What is required :: Repeat exactly, and only, the lines from the one holding "left ear: (131, 208)" through the last line of the records below.

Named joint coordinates
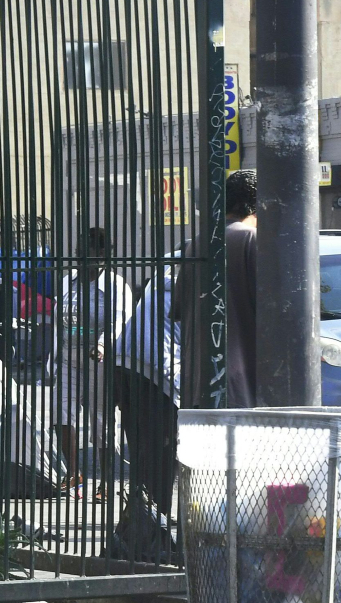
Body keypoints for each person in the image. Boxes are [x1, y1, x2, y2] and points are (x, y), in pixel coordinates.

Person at [53, 227, 134, 497]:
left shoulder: (116, 285)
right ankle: (74, 473)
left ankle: (107, 481)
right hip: (68, 359)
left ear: (102, 255)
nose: (78, 258)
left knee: (101, 422)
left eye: (84, 253)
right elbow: (57, 318)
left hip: (99, 361)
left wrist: (102, 345)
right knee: (60, 413)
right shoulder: (68, 282)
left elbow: (120, 320)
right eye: (77, 253)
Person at [177, 168, 258, 408]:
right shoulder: (251, 239)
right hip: (242, 381)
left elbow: (179, 309)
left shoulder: (199, 242)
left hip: (201, 378)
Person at [114, 254, 181, 511]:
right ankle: (157, 514)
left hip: (124, 365)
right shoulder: (195, 297)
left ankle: (139, 511)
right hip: (156, 373)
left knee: (142, 447)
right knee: (164, 450)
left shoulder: (155, 290)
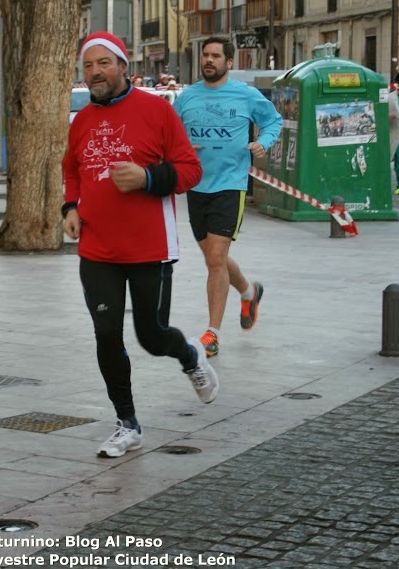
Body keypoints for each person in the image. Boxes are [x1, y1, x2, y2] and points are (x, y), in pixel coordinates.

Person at [62, 31, 217, 458]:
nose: (95, 72)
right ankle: (126, 423)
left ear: (123, 66)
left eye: (103, 63)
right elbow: (72, 170)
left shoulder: (156, 111)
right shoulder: (81, 122)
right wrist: (69, 207)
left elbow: (190, 171)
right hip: (97, 250)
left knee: (151, 336)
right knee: (106, 334)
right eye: (88, 65)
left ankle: (189, 355)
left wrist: (147, 178)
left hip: (151, 248)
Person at [173, 35, 281, 358]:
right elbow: (170, 132)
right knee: (213, 258)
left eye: (216, 56)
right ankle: (249, 292)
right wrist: (179, 149)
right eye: (205, 55)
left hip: (230, 185)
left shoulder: (246, 95)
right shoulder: (187, 98)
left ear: (229, 63)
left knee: (216, 259)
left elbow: (272, 121)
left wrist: (265, 142)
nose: (209, 60)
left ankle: (213, 333)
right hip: (196, 186)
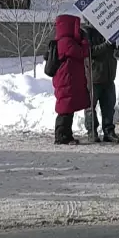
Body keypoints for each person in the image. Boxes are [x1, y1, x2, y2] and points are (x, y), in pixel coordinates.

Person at [52, 13, 90, 145]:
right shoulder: (66, 42)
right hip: (66, 80)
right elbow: (81, 53)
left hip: (67, 80)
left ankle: (66, 135)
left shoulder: (62, 41)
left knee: (68, 109)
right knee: (65, 110)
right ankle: (61, 135)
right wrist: (84, 41)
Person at [83, 22, 119, 143]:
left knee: (109, 106)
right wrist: (106, 44)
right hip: (95, 76)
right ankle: (92, 131)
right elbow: (89, 51)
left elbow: (113, 49)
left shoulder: (110, 29)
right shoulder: (87, 32)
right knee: (90, 106)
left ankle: (109, 131)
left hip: (109, 76)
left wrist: (117, 50)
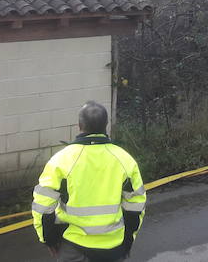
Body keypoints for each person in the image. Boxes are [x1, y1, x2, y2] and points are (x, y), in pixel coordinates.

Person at [32, 101, 145, 261]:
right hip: (113, 247)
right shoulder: (125, 160)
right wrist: (128, 240)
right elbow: (135, 206)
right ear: (106, 124)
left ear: (79, 125)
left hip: (73, 246)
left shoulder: (60, 161)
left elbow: (43, 207)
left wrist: (48, 240)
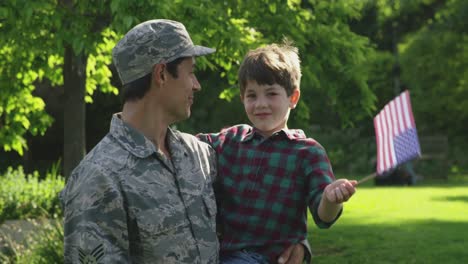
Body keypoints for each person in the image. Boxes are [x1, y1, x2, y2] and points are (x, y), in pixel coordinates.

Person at [60, 19, 304, 264]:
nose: (197, 85)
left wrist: (297, 243)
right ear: (162, 74)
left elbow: (261, 194)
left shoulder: (200, 155)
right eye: (191, 72)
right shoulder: (97, 179)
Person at [197, 42, 357, 264]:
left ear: (293, 98)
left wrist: (331, 199)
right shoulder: (231, 140)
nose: (261, 104)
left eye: (271, 93)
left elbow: (324, 218)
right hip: (220, 253)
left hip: (269, 257)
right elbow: (186, 145)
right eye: (252, 95)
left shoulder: (308, 152)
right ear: (242, 98)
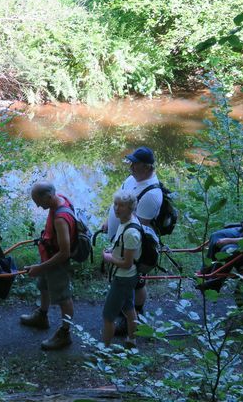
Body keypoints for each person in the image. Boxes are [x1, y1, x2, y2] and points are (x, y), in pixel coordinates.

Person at [101, 146, 162, 331]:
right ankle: (128, 312)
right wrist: (108, 220)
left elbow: (139, 228)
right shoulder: (132, 179)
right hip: (121, 239)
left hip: (135, 247)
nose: (131, 167)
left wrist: (123, 253)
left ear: (146, 167)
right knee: (127, 281)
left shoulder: (151, 194)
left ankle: (136, 314)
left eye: (135, 164)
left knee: (137, 281)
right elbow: (118, 202)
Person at [20, 181, 76, 351]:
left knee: (63, 298)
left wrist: (40, 268)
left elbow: (65, 253)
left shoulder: (61, 218)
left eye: (38, 201)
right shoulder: (60, 199)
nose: (37, 205)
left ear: (49, 197)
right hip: (47, 257)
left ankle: (65, 334)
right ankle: (42, 317)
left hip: (56, 263)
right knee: (43, 286)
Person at [102, 190, 141, 348]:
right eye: (115, 204)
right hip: (128, 277)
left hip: (124, 278)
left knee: (108, 316)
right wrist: (113, 250)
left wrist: (108, 258)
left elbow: (127, 263)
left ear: (131, 208)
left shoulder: (131, 232)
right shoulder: (126, 221)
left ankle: (104, 350)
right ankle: (132, 340)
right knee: (128, 308)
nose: (117, 209)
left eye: (122, 205)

Written solution ::
left ear: (131, 208)
left shoulder: (131, 232)
right shoulder: (126, 221)
left ankle: (104, 350)
right ankle: (132, 340)
right knee: (128, 308)
nose: (117, 209)
left eye: (122, 205)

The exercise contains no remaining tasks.